I told a brand new PhD student here at The University of Texas, Greg Capps, about my regular blogging on the FASB disclosure project. He had an interesting story to tell me. He said…
“In my auditing days, perhaps the worst thing we did to a client was hand them the 250-page GAAP Disclosure Checklist and tell them we need them to fill it out by Friday. Of course, they would just ask for a copy of last year’s checklist and have one of their staff fill it out verbatim. That exchange is very indicative of what has been the general approach to disclosures for many years: there are an awfully lot of requirements, there isn’t necessarily a clear pattern, and a lot of disclosures will find themselves in financial statements for years after they were last relevant for an entity.”

The FASB Disclosure Project is an attempt to create a forest from the trees and in the process, change the view of disclosure from a compliance exercise to a more organic perpetual process of evaluating the relevance of information.

Born from investor comments that information overload and redundancy were reducing the usefulness of disclosures, the project officially began about 2 years ago. The project is still in the research phase and a discussion paper is still in the works (expected in Q4 of this year) so it is still a project with much plasticity. The high-level objectives could be seen as two sub-projects: to better coordinate disclosures through the development of guiding principles for disclosure and to reduce redundancy in annual reports by integrating MD&A information and footnotes.

For sub-project one, the approach to developing a framework has been an inductive one. The FASB started by classifying existing disclosures into categories of disclosures:
1.) Description of the entity, accounting policies and estimates
2.) Description of processes and significant conditions/events
3.) Disaggregation of accounts and roll-forward of balances
4.) Measurement basis and alternative measures
5.) Analysis of risks and uncertainties of future cash flows
6.) An “other” category for disclosures which do not fit logically in the previous categories

As of February, the FASB was still debating these categories but perhaps the bigger questions are how we get to principles from these general categories.
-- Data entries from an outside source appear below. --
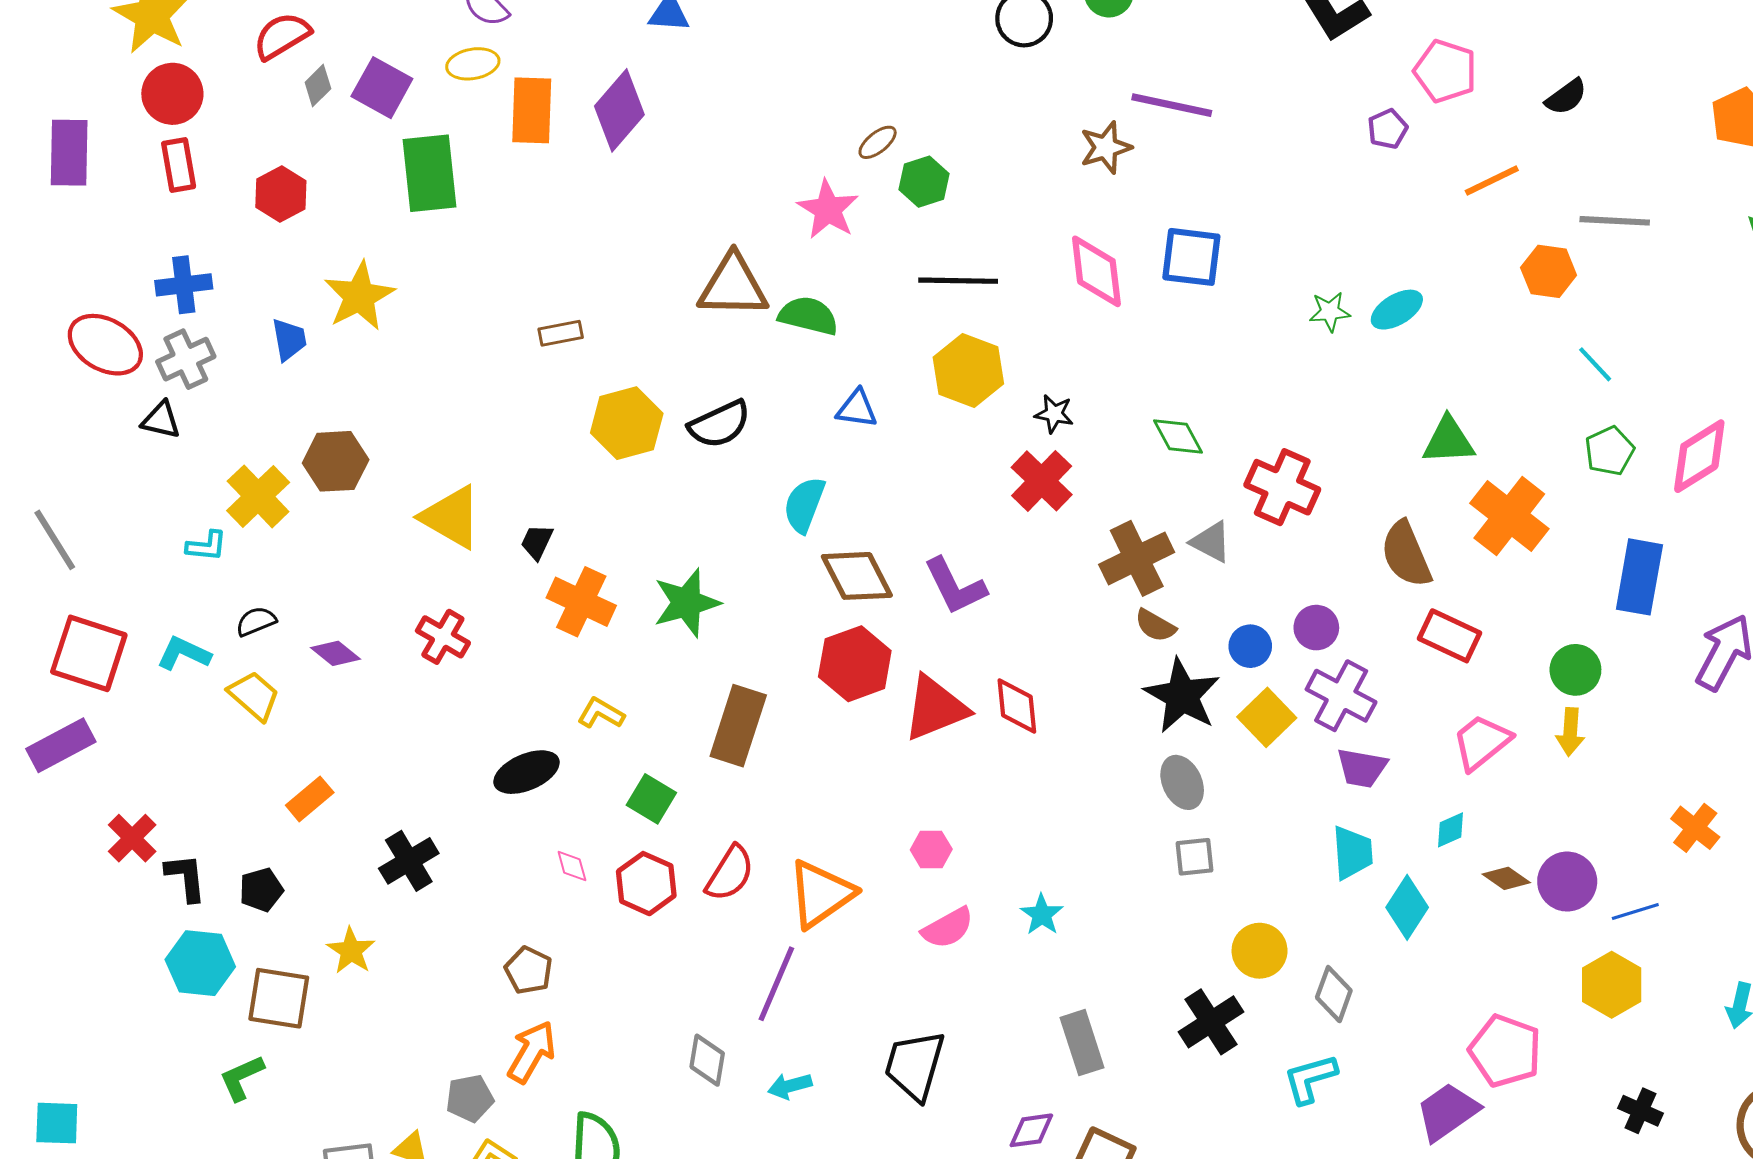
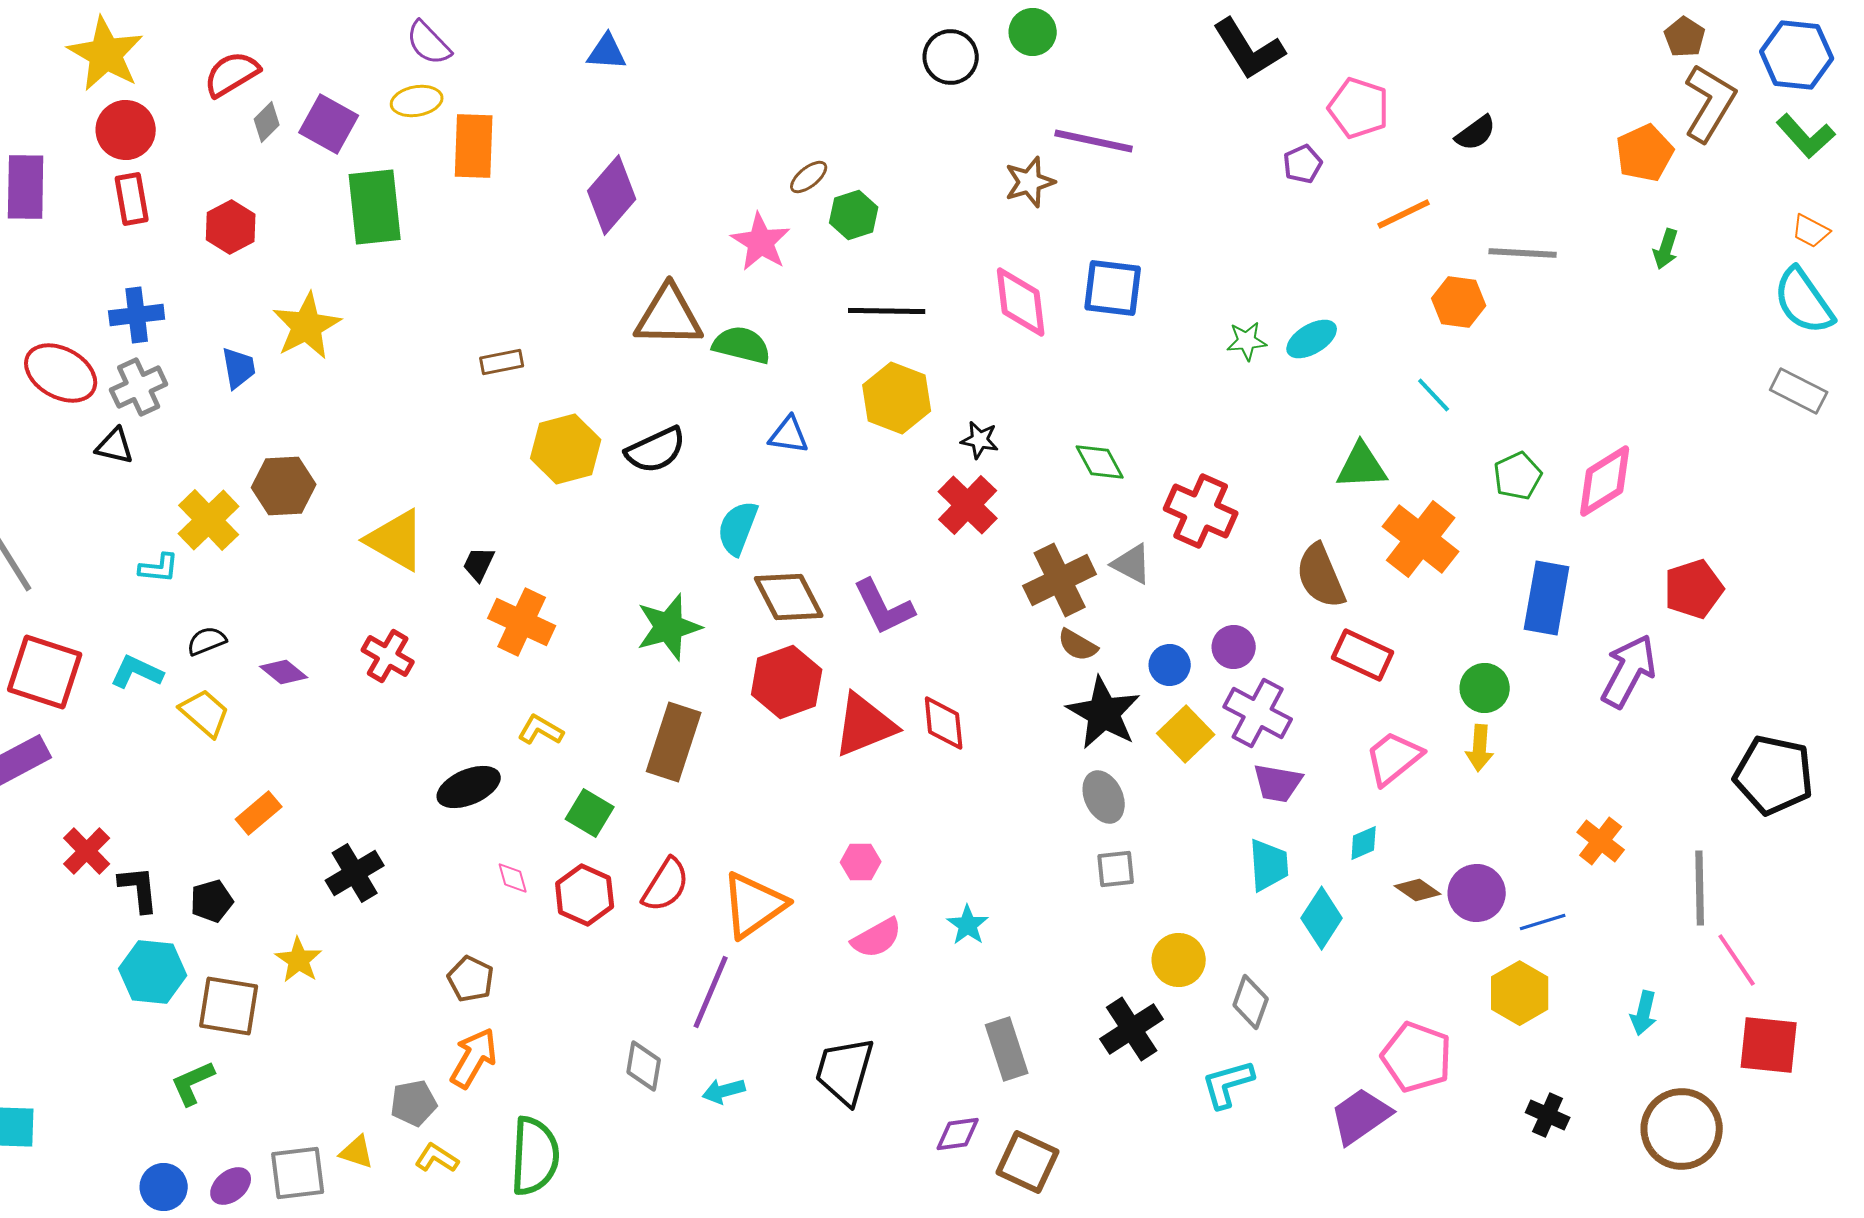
purple diamond: (619, 110) -> (612, 195), moved
cyan line: (1595, 364) -> (1434, 395), moved
green star: (687, 603) -> (669, 627), moved

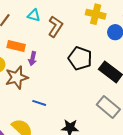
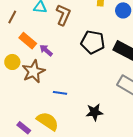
orange rectangle: (16, 46) -> (28, 41), turned 36
purple arrow: (33, 59) -> (46, 50), turned 128

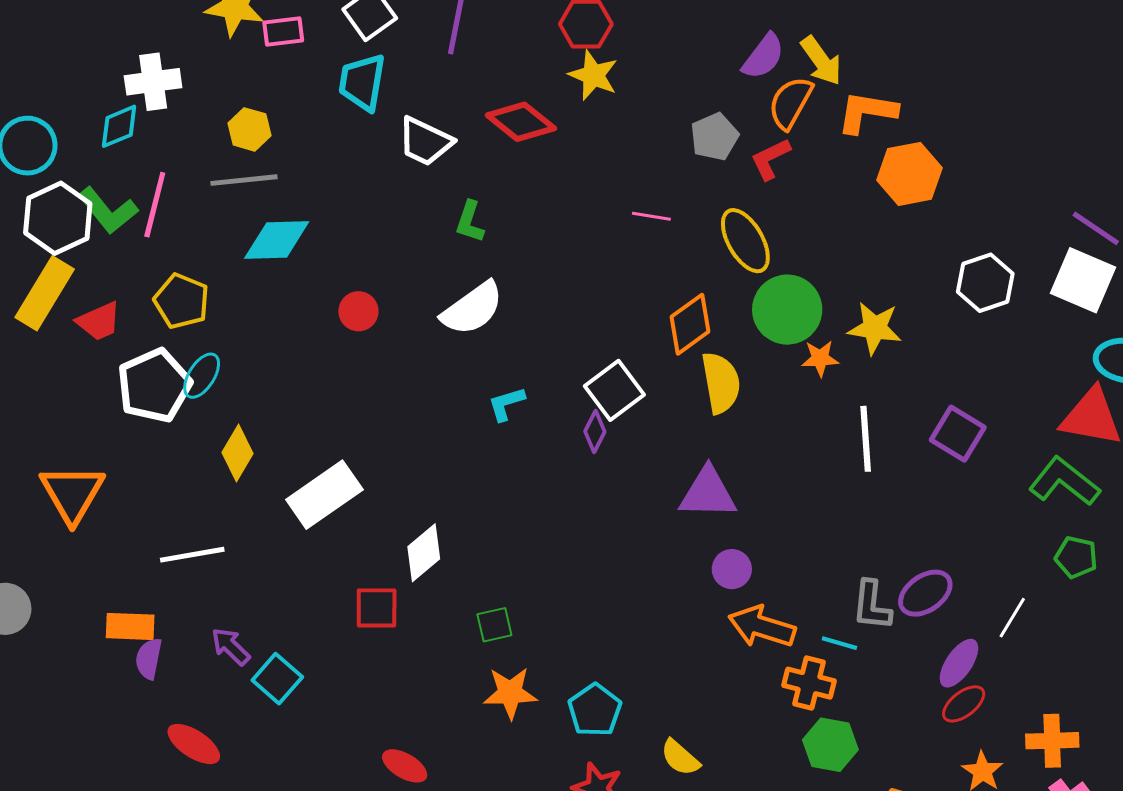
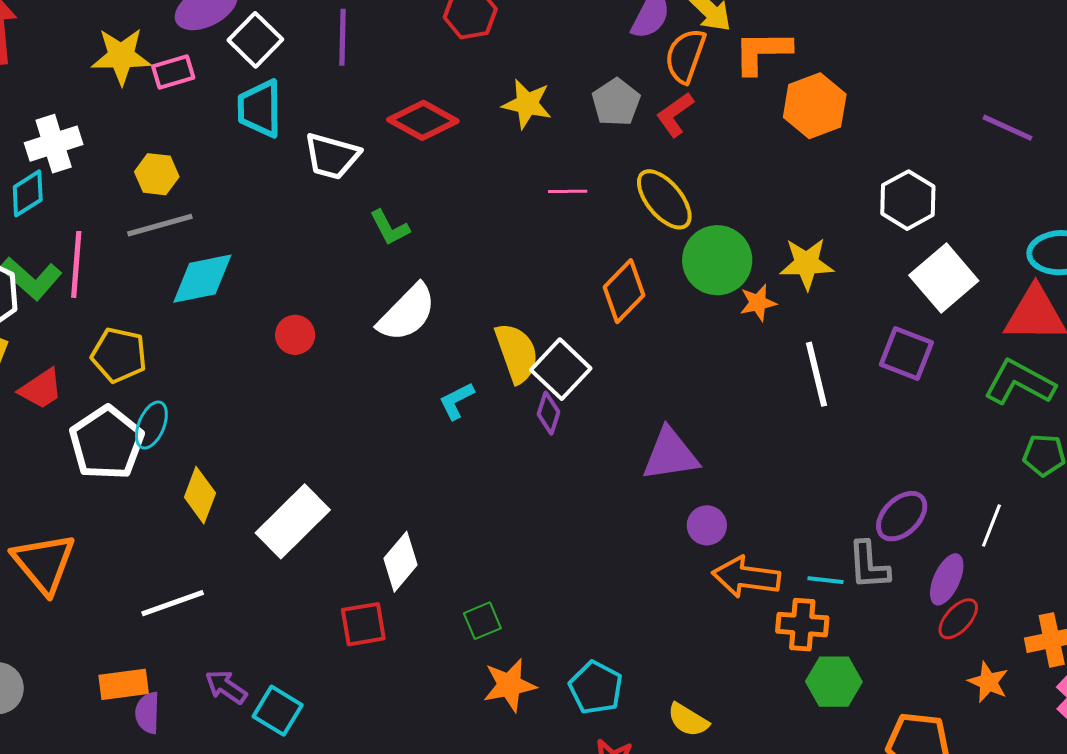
yellow star: (593, 75) -> (527, 104), moved
green L-shape: (470, 222) -> (390, 228), turned -36
white square: (1083, 280) -> (944, 278), moved, turned 36
yellow semicircle: (721, 383) -> (517, 353), moved
gray L-shape: (872, 605) -> (869, 565), moved

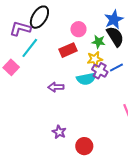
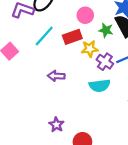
cyan line: (30, 48) -> (44, 36), moved
yellow star: (95, 59) -> (90, 49), moved
cyan semicircle: (86, 79) -> (100, 86), moved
One of the Board’s main objectives has been to point out that they do not want this to be a compliance exercise with a comprehensive list of disclosures. Not all disclosures will be applicable for every company but how do we develop principles that say when a disclosure is applicable? Ultimately, I think the goal would be a model where investors can provide feedback to a company about their disclosure quality and the company can adjust. This way, the application of principles can evolve naturally to meet the information relevance standards of various industries.

The second sub-project has the objective of reducing data redundancy within annual reports. There are a lot of contextual questions around this objective that may become clearer after a discussion paper is issued. How will the FASB work with SEC on reducing redundancy? Adding information to the footnotes from MD&A will raise questions of auditor responsibility (especially in the areas of value uncertainty and forward-looking information). The IASB has been tracking the project but will they move forward with one of their own? If so, they will have different governing authorities over information disclosed outside the financial statements (i.e. the SEC for US Registrants). How will this project interact with the currently deferred Financial Statement Presentation Project? Finally, one intriguing topic is how this project will be used with XBRL and other search technology. There are some great possibilities in this area.

The archived round-table from February 23 provides further details but it will be interesting to see the evolution of this project as it will undoubtedly be far-reaching.